The annual event covers trends and developments in graphic communication technology, design, printed electronics, management, packaging, software, hardware and printing processes. It also commemorates Benjamin Franklin, an early pioneer of printing technology.
Beyond the instructional and informational presentations, Print Week brought more to the academic table than merely new industry methods and advancements. Ricoh Americas Corporation, subsidiary of Ricoh Company, Ltd of Tokyo, Japan, is a leading producer of digital office automation equipment and donated a digital printing lab to Cal Poly. The lab was dedicated and demonstrated to students and faculty during Digital Printing and Ricoh day, Jan. 21.
Carl Joachim, vice president of marketing of Ricoh Americas Corporation said to the GrC department at Cal Poly during Thursday’s keynote presentation “we have a lot to learn about what (you) do.”
Joachim listed three reasons for being involved as a sponsor of the 2010 International Printing Week: gain exposure to an academic view of the industry, present Ricoh’s ideas by engaging in a dialogue with students and faculty, and find, through Cal Poly, where the industry is headed.

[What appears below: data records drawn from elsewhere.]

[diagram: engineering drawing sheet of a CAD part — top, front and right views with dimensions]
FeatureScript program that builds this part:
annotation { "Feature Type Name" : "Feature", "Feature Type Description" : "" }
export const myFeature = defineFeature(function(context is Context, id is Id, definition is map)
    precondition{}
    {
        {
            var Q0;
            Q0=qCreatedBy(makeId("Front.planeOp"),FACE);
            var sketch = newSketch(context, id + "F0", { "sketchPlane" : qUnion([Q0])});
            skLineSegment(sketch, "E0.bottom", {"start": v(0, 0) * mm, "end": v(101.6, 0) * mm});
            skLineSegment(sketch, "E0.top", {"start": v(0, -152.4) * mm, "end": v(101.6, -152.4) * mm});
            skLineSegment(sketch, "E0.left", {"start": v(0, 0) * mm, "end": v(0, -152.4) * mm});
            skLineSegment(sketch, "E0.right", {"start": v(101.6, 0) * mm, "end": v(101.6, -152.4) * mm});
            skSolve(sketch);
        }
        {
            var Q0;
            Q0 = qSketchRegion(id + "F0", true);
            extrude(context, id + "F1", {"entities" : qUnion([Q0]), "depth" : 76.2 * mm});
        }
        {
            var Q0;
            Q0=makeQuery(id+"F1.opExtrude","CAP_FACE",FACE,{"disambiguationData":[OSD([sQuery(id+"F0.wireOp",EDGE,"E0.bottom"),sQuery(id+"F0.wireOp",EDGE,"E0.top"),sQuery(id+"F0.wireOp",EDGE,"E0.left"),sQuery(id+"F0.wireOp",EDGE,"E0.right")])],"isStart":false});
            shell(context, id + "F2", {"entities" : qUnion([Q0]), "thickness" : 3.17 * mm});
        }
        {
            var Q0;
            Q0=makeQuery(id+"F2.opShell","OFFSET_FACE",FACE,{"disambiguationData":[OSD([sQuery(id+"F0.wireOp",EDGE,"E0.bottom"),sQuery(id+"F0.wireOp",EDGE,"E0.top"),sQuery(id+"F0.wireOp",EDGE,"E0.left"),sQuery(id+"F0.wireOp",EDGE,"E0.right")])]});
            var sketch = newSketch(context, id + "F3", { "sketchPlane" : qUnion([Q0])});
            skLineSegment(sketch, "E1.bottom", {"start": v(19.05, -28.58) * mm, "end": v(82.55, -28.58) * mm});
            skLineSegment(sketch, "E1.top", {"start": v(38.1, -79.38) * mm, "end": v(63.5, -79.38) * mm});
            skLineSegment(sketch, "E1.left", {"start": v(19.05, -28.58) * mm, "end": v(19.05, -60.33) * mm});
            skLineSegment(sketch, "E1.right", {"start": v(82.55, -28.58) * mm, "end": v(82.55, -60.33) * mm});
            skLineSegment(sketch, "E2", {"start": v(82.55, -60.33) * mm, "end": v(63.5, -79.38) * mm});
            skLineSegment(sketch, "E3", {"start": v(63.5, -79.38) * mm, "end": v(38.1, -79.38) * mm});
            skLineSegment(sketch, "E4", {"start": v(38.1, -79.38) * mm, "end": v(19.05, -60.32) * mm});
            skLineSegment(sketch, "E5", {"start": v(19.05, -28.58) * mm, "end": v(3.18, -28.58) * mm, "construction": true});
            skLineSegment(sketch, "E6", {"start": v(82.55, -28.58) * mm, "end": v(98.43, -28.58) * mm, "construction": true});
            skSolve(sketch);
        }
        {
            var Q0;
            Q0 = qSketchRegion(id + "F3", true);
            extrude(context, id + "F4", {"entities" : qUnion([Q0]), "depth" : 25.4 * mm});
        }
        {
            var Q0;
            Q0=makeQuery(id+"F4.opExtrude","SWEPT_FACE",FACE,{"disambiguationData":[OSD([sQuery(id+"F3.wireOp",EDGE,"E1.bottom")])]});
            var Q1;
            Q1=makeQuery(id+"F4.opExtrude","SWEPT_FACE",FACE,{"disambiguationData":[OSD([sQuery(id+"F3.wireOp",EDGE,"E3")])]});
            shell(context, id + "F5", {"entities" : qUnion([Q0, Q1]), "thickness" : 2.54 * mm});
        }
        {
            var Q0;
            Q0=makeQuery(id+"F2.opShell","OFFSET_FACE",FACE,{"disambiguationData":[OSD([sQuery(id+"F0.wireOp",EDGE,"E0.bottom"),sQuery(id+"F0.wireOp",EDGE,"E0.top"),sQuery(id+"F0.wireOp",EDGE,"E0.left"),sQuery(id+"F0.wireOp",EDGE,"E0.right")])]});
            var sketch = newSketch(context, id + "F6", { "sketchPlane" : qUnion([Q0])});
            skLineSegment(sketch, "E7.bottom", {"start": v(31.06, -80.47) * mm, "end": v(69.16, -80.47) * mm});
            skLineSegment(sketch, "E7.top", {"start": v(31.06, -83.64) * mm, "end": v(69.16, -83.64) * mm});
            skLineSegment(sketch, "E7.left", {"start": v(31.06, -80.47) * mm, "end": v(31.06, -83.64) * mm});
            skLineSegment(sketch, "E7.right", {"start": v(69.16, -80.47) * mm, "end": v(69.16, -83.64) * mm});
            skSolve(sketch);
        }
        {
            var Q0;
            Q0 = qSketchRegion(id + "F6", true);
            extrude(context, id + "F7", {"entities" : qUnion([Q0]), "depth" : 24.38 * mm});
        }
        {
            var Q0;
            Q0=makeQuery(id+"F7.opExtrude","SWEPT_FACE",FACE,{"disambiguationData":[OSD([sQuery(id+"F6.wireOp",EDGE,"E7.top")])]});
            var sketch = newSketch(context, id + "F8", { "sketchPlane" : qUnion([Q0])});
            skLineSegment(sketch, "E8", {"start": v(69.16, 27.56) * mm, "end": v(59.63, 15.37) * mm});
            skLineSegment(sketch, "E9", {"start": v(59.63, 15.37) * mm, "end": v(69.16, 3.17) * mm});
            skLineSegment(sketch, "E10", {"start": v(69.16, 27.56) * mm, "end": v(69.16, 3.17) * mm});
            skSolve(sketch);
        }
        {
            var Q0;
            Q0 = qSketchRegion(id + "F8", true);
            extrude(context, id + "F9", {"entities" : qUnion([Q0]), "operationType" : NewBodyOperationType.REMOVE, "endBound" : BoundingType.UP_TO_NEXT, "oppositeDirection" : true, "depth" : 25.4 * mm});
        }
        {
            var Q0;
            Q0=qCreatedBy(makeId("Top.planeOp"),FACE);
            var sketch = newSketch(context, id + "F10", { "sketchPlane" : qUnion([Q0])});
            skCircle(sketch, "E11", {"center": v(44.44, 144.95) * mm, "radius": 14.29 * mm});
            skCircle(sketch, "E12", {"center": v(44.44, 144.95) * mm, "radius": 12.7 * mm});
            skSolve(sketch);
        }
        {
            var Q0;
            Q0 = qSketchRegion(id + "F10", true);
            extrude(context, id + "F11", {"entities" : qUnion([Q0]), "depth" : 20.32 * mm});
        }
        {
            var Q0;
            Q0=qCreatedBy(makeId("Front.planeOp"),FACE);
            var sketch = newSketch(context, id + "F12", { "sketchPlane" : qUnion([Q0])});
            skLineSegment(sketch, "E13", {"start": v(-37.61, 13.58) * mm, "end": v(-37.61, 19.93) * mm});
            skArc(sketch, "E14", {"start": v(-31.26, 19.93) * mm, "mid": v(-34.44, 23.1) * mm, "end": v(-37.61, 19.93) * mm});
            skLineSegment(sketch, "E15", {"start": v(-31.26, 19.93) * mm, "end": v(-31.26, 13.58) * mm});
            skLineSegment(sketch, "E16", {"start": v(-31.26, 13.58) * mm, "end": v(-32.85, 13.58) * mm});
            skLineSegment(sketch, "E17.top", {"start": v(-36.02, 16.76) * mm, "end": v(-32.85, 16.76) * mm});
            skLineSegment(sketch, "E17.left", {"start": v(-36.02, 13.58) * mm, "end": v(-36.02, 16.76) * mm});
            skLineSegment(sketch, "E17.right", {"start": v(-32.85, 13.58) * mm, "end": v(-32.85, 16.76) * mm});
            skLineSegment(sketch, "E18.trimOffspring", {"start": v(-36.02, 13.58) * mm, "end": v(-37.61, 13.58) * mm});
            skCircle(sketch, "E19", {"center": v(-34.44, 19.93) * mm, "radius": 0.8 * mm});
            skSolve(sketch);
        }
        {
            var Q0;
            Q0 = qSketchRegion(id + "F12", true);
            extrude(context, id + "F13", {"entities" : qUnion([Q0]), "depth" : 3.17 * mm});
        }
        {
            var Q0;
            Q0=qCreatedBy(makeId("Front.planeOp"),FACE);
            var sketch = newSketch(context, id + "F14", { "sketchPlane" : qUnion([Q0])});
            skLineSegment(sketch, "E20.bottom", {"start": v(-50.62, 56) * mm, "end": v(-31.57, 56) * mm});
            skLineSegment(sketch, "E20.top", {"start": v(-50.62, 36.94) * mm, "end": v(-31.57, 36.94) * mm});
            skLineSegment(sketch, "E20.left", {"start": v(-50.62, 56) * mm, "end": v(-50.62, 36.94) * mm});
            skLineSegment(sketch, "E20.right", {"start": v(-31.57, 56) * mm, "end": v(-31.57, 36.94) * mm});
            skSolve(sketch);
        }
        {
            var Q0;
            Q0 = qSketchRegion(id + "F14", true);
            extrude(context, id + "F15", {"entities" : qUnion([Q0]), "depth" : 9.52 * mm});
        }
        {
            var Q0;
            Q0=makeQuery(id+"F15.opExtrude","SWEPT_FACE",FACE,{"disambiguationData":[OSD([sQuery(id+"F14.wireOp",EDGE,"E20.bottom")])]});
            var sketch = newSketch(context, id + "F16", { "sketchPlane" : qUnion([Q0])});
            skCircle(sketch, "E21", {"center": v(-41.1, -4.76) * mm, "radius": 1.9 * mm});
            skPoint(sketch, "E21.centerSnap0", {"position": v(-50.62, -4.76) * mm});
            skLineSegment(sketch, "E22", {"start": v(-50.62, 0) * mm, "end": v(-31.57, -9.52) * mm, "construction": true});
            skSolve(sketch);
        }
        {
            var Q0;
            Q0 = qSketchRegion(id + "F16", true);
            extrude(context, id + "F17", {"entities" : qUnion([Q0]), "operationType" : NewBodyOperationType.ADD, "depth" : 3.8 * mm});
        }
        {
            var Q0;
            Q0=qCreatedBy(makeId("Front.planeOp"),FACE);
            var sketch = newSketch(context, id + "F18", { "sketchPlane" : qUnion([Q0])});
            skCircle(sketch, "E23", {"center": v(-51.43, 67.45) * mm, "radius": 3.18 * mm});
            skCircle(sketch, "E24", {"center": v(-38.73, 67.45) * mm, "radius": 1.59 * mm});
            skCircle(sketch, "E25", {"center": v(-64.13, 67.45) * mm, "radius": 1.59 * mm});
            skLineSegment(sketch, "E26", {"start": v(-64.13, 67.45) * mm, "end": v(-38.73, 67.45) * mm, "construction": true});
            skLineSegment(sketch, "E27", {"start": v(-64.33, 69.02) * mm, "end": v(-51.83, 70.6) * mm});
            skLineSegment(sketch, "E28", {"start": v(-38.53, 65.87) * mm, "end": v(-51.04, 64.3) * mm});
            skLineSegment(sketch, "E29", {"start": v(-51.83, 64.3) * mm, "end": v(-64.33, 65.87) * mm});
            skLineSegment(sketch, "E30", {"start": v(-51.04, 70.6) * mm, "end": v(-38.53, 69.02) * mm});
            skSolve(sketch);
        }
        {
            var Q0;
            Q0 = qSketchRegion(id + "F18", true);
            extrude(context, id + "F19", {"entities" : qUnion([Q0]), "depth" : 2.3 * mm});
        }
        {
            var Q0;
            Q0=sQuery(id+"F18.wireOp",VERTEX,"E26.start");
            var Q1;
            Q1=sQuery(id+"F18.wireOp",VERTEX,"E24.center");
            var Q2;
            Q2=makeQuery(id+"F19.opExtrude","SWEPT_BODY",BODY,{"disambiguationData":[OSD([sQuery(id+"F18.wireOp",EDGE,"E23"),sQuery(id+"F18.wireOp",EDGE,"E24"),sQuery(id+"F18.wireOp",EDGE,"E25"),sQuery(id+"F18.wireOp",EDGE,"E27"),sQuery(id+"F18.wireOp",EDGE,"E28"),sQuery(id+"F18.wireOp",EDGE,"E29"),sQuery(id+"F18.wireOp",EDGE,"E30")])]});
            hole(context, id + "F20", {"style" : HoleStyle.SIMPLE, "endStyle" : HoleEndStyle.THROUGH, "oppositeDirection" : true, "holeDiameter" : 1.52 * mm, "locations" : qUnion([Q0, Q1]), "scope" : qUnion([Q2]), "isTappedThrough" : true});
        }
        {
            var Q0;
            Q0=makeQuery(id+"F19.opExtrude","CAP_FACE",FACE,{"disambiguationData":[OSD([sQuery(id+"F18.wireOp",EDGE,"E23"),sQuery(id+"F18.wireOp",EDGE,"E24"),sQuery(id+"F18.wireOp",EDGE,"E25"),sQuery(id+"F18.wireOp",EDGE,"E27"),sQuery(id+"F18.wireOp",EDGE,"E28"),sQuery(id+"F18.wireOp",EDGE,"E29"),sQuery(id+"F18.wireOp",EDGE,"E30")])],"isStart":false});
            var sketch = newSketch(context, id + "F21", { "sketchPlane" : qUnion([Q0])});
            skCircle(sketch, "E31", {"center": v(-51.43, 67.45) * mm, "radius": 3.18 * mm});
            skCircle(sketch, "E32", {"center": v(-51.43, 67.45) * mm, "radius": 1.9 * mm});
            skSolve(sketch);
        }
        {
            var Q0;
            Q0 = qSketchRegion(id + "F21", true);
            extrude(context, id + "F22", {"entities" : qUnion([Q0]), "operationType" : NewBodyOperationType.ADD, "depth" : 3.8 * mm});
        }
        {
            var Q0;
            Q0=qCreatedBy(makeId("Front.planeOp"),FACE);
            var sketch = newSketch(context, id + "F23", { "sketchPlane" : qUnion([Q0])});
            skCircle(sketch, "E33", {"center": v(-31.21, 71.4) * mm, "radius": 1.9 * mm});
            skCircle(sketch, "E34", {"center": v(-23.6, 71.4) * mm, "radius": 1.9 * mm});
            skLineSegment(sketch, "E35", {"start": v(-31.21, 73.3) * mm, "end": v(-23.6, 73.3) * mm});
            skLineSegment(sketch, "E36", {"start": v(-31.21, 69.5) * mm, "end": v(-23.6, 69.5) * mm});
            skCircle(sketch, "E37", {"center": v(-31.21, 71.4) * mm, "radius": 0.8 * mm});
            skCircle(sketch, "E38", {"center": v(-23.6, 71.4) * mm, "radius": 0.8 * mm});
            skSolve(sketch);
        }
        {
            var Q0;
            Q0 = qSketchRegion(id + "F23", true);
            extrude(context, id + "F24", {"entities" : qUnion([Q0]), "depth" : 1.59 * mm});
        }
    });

“Our vision was to align with a leading educational institution focused on our industry, and to provide value to students and the graphic communication industry as a whole,” Joachim said. “Giving back to our industry and ensuring our customers prosper is a social responsibility we are deeply committed to. It was clear from our first meeting together that Ricoh and Cal Poly hold shared values.”
Philanthropy was a motif at Print Week’s banquet. In addition to Ricoh’s announcement of partnership with Cal Poly, a new endowment is being formed.

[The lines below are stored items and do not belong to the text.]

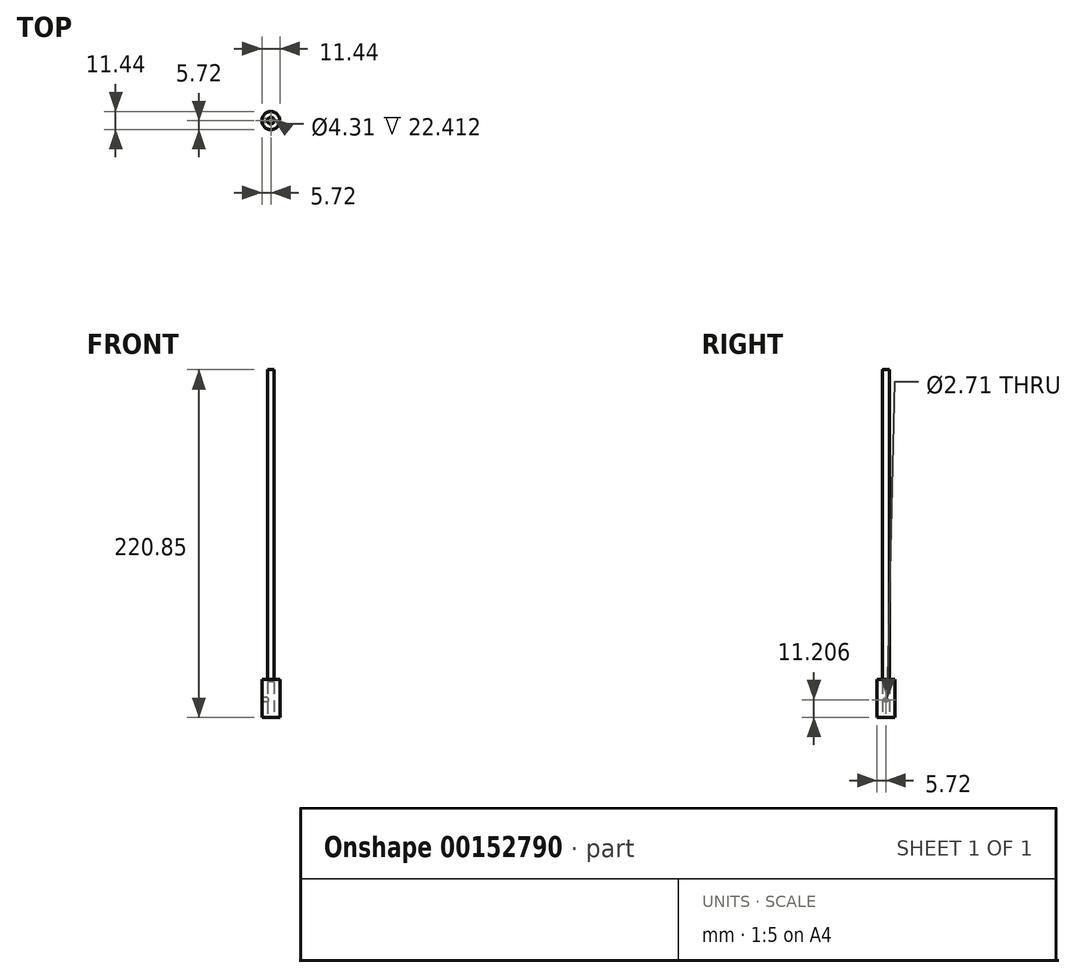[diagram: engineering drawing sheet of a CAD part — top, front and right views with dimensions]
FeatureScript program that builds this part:
annotation { "Feature Type Name" : "Feature", "Feature Type Description" : "" }
export const myFeature = defineFeature(function(context is Context, id is Id, definition is map)
    precondition{}
    {
        {
            var Q0;
            Q0=qCreatedBy(makeId("Top.planeOp"),FACE);
            var sketch = newSketch(context, id + "F0", { "sketchPlane" : qUnion([Q0])});
            skLineSegment(sketch, "E0.bottom", {"start": v(5.72, -5.72) * mm, "end": v(-5.72, -5.72) * mm});
            skLineSegment(sketch, "E0.top", {"start": v(5.72, 5.72) * mm, "end": v(-5.72, 5.71) * mm});
            skLineSegment(sketch, "E0.left", {"start": v(5.72, -5.72) * mm, "end": v(5.72, 5.72) * mm});
            skLineSegment(sketch, "E0.right", {"start": v(-5.72, -5.72) * mm, "end": v(-5.72, 5.71) * mm});
            skPoint(sketch, "E0.middle", {"position": v(0, 0) * mm});
            skCircle(sketch, "E1", {"center": v(0, 0) * mm, "radius": 5.72 * mm, "construction": true});
            skCircle(sketch, "E2", {"center": v(0, 0) * mm, "radius": 2.15 * mm});
            skLineSegment(sketch, "E3.bottom", {"start": v(2.15, 1.83) * mm, "end": v(5.41, 1.83) * mm, "construction": true});
            skLineSegment(sketch, "E3.top", {"start": v(2.15, -1.83) * mm, "end": v(5.41, -1.83) * mm, "construction": true});
            skLineSegment(sketch, "E3.left", {"start": v(2.15, 1.83) * mm, "end": v(2.15, -1.83) * mm, "construction": true});
            skLineSegment(sketch, "E3.right", {"start": v(5.41, 1.83) * mm, "end": v(5.41, -1.83) * mm, "construction": true});
            skLineSegment(sketch, "E4", {"start": v(2.15, 0) * mm, "end": v(0, 0) * mm, "construction": true});
            skSolve(sketch);
        }
        {
            var Q0;
            Q0 = qSketchRegion(id + "F0", true);
            extrude(context, id + "F1", {"entities" : qUnion([Q0]), "depth" : 22.41 * mm});
        }
        {
            var Q0;
            Q0=makeQuery(id+"F1.opExtrude","CAP_FACE",FACE,{"disambiguationData":[OSD([sQuery(id+"F0.wireOp",EDGE,"E0.bottom"),sQuery(id+"F0.wireOp",EDGE,"E0.top"),sQuery(id+"F0.wireOp",EDGE,"E0.left"),sQuery(id+"F0.wireOp",EDGE,"E0.right"),sQuery(id+"F0.wireOp",EDGE,"E2")])],"isStart":false});
            var sketch = newSketch(context, id + "F2", { "sketchPlane" : qUnion([Q0])});
            skLineSegment(sketch, "E5.bottom", {"start": v(-5.72, 5.71) * mm, "end": v(5.72, 5.71) * mm});
            skLineSegment(sketch, "E5.top", {"start": v(-5.72, -5.71) * mm, "end": v(5.72, -5.71) * mm});
            skLineSegment(sketch, "E5.left", {"start": v(-5.72, 5.71) * mm, "end": v(-5.72, -5.71) * mm});
            skLineSegment(sketch, "E5.right", {"start": v(5.72, 5.71) * mm, "end": v(5.72, -5.71) * mm});
            skPoint(sketch, "E5.middle", {"position": v(0, 0) * mm});
            skSolve(sketch);
        }
        {
            var Q0;
            Q0 = qSketchRegion(id + "F2", true);
            extrude(context, id + "F3", {"entities" : qUnion([Q0]), "operationType" : NewBodyOperationType.ADD, "depth" : 1.59 * mm});
        }
        {
            var Q0;
            Q0=makeQuery(id+"F70DsUOZgpewn3f_1.boolean.opBoolean","MERGE",FACE,{"derivedFrom":[makeQuery(id+"F3.boolean.opBoolean","MERGE",FACE,{"derivedFrom":[makeQuery(id+"F1.opExtrude","SWEPT_FACE",FACE,{"disambiguationData":[OSD([sQuery(id+"F0.wireOp",EDGE,"E0.right")])]}),makeQuery(id+"F3.opExtrude","SWEPT_FACE",FACE,{"disambiguationData":[OSD([sQuery(id+"F2.wireOp",EDGE,"E5.left")])]})]}),makeQuery(id+"F70DsUOZgpewn3f_1.opExtrude","SWEPT_FACE",FACE,{"disambiguationData":[OSD([sQuery(id+"FPdqaA84nfEKiEw_1.wireOp",EDGE,"Zp1nVK7z-LQDl-cVPR-DDhh-xMN3QgEcbA63.left")])]})]});
            var sketch = newSketch(context, id + "F4", { "sketchPlane" : qUnion([Q0])});
            skLineSegment(sketch, "E6", {"start": v(0, 0) * mm, "end": v(0, 22.41) * mm, "construction": true});
            skCircle(sketch, "E7", {"center": v(0, 11.2) * mm, "radius": 1.35 * mm});
            skSolve(sketch);
        }
        {
            var Q0;
            Q0 = qSketchRegion(id + "F4", true);
            var Q1;
            Q1=makeQuery(id+"F1.opExtrude","SWEPT_FACE",FACE,{"disambiguationData":[OSD([sQuery(id+"F0.wireOp",EDGE,"E2")])]});
            extrude(context, id + "F5", {"entities" : qUnion([Q0]), "operationType" : NewBodyOperationType.REMOVE, "endBound" : BoundingType.UP_TO_SURFACE, "oppositeDirection" : true, "endBoundEntityFace" : qUnion([Q1]), "depth" : 25.4 * mm});
        }
        {
            var Q0;
            Q0=makeQuery(id+"F70DsUOZgpewn3f_1.boolean.opBoolean","MERGE",EDGE,{"derivedFrom":[makeQuery(id+"F3.boolean.opBoolean","MERGE",EDGE,{"derivedFrom":[makeQuery(id+"F1.opExtrude","SWEPT_EDGE",EDGE,{"disambiguationData":[OSD([sQuery(id+"F0.wireOp",EDGE,"E0.top"),sQuery(id+"F0.wireOp",EDGE,"E0.right")])]}),makeQuery(id+"F3.opExtrude","SWEPT_EDGE",EDGE,{"disambiguationData":[OSD([sQuery(id+"F2.wireOp",EDGE,"E5.bottom"),sQuery(id+"F2.wireOp",EDGE,"E5.left")])]})]}),makeQuery(id+"F70DsUOZgpewn3f_1.opExtrude","SWEPT_EDGE",EDGE,{"disambiguationData":[OSD([sQuery(id+"FPdqaA84nfEKiEw_1.wireOp",EDGE,"Zp1nVK7z-LQDl-cVPR-DDhh-xMN3QgEcbA63.bottom"),sQuery(id+"FPdqaA84nfEKiEw_1.wireOp",EDGE,"Zp1nVK7z-LQDl-cVPR-DDhh-xMN3QgEcbA63.left")])]})]});
            var Q1;
            Q1=makeQuery(id+"F70DsUOZgpewn3f_1.boolean.opBoolean","MERGE",EDGE,{"derivedFrom":[makeQuery(id+"F3.boolean.opBoolean","MERGE",EDGE,{"derivedFrom":[makeQuery(id+"F1.opExtrude","SWEPT_EDGE",EDGE,{"disambiguationData":[OSD([sQuery(id+"F0.wireOp",EDGE,"E0.top"),sQuery(id+"F0.wireOp",EDGE,"E0.left")])]}),makeQuery(id+"F3.opExtrude","SWEPT_EDGE",EDGE,{"disambiguationData":[OSD([sQuery(id+"F2.wireOp",EDGE,"E5.bottom"),sQuery(id+"F2.wireOp",EDGE,"E5.right")])]})]}),makeQuery(id+"F70DsUOZgpewn3f_1.opExtrude","SWEPT_EDGE",EDGE,{"disambiguationData":[OSD([sQuery(id+"FPdqaA84nfEKiEw_1.wireOp",EDGE,"Zp1nVK7z-LQDl-cVPR-DDhh-xMN3QgEcbA63.bottom"),sQuery(id+"FPdqaA84nfEKiEw_1.wireOp",EDGE,"Zp1nVK7z-LQDl-cVPR-DDhh-xMN3QgEcbA63.right")])]})]});
            var Q2;
            Q2=makeQuery(id+"F70DsUOZgpewn3f_1.boolean.opBoolean","MERGE",EDGE,{"derivedFrom":[makeQuery(id+"F3.boolean.opBoolean","MERGE",EDGE,{"derivedFrom":[makeQuery(id+"F1.opExtrude","SWEPT_EDGE",EDGE,{"disambiguationData":[OSD([sQuery(id+"F0.wireOp",EDGE,"E0.bottom"),sQuery(id+"F0.wireOp",EDGE,"E0.right")])]}),makeQuery(id+"F3.opExtrude","SWEPT_EDGE",EDGE,{"disambiguationData":[OSD([sQuery(id+"F2.wireOp",EDGE,"E5.top"),sQuery(id+"F2.wireOp",EDGE,"E5.left")])]})]}),makeQuery(id+"F70DsUOZgpewn3f_1.opExtrude","SWEPT_EDGE",EDGE,{"disambiguationData":[OSD([sQuery(id+"FPdqaA84nfEKiEw_1.wireOp",EDGE,"Zp1nVK7z-LQDl-cVPR-DDhh-xMN3QgEcbA63.top"),sQuery(id+"FPdqaA84nfEKiEw_1.wireOp",EDGE,"Zp1nVK7z-LQDl-cVPR-DDhh-xMN3QgEcbA63.left")])]})]});
            var Q3;
            Q3=makeQuery(id+"F70DsUOZgpewn3f_1.boolean.opBoolean","MERGE",EDGE,{"derivedFrom":[makeQuery(id+"F3.boolean.opBoolean","MERGE",EDGE,{"derivedFrom":[makeQuery(id+"F1.opExtrude","SWEPT_EDGE",EDGE,{"disambiguationData":[OSD([sQuery(id+"F0.wireOp",EDGE,"E0.bottom"),sQuery(id+"F0.wireOp",EDGE,"E0.left")])]}),makeQuery(id+"F3.opExtrude","SWEPT_EDGE",EDGE,{"disambiguationData":[OSD([sQuery(id+"F2.wireOp",EDGE,"E5.top"),sQuery(id+"F2.wireOp",EDGE,"E5.right")])]})]}),makeQuery(id+"F70DsUOZgpewn3f_1.opExtrude","SWEPT_EDGE",EDGE,{"disambiguationData":[OSD([sQuery(id+"FPdqaA84nfEKiEw_1.wireOp",EDGE,"Zp1nVK7z-LQDl-cVPR-DDhh-xMN3QgEcbA63.top"),sQuery(id+"FPdqaA84nfEKiEw_1.wireOp",EDGE,"Zp1nVK7z-LQDl-cVPR-DDhh-xMN3QgEcbA63.right")])]})]});
            fillet(context, id + "F6", {"entities" : qUnion([Q0, Q1, Q2, Q3]), "radius" : 5.7 * mm, "tangentPropagation" : true, "allowEdgeOverflow" : false});
        }
        {
            var Q0;
            Q0=makeQuery(id+"F3.opExtrude","CAP_FACE",FACE,{"disambiguationData":[OSD([sQuery(id+"F2.wireOp",EDGE,"E5.bottom"),sQuery(id+"F2.wireOp",EDGE,"E5.top"),sQuery(id+"F2.wireOp",EDGE,"E5.left"),sQuery(id+"F2.wireOp",EDGE,"E5.right")])],"isStart":false});
            var sketch = newSketch(context, id + "F7", { "sketchPlane" : qUnion([Q0])});
            skCircle(sketch, "E8", {"center": v(0, 0) * mm, "radius": 2.15 * mm});
            skSolve(sketch);
        }
        {
            var Q0;
            Q0 = qSketchRegion(id + "F7", true);
            extrude(context, id + "F8", {"entities" : qUnion([Q0]), "operationType" : NewBodyOperationType.ADD, "depth" : 196.85 * mm});
        }
    });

A “Philosopher of Printing” Endowment, honoring the late Paul B. Kissel (1917 – 2009), who served as editor of PRINT-EQUIP News for 30 years, will soon provide GrC and Cal Poly money for scholarships and academic programming related to the print industry.
Kissel was the most senior industry journalist in the United States. He died Oct. 11, 2009, at age 91.
Head of Cal Poly’s GrC department, Dr. Harvey Levenson, spoke about Kissel during Thursday’s wrap-up banquet and commented on his importance to the industry.
“Paul Kissel was one of the most ethical, thoughtful and pleasant people in our industry,” Levenson said. “He had a long and prestigious career. He was a journalist, scholar, mentor and philosopher. We like to think of him as the ‘Printing Philosopher.'”
While the endowment is still in the establishing process, Levenson said, “I’m sure we will be able to meet the threshold of the endowment in very short order.”
Once the threshold has been met, students and academic programs will be supported by the endowment that can continue to sustain itself. The award will be given annually to deserving students committed to management, technology, leadership and communication in the graphic arts profession.
Additionally, Print Week included 18 presentations and discussions on design reproduction technology and packaging, gravure and digital printing.
The week ended with the Graphic Communication Career Day, in which 16 firms participated. Over 200 students attended the Career Fair, and nearly 100 interviews were held in the afternoon by the participating companies.
Many Cal Poly GrC alumni returned to the familiar week-long event to network and recruit. Among them was Ian Redmond, Class of 2005, now president of Eagle Press, a company based in Sacramento operating under Consolidated Graphics (CGS), a national, commercial printing company.
“The increase this year in hiring reflects a strategy of Eagle and CGS to move forward while others are maintaining size,” Redmond said. “Since last winter quarter, we’ve seen some of the best applicants in a while.”
The heightened quality of applicants from Cal Poly and other national programs could be greatly influenced by the shortage of job offers as a result of companies cutting back and recruiting less, and in short term turning applicants more competitive.
This competition has pushed Cal Poly’s GrC department and its students to the forefront, acting as a resource for even the largest of front-running companies.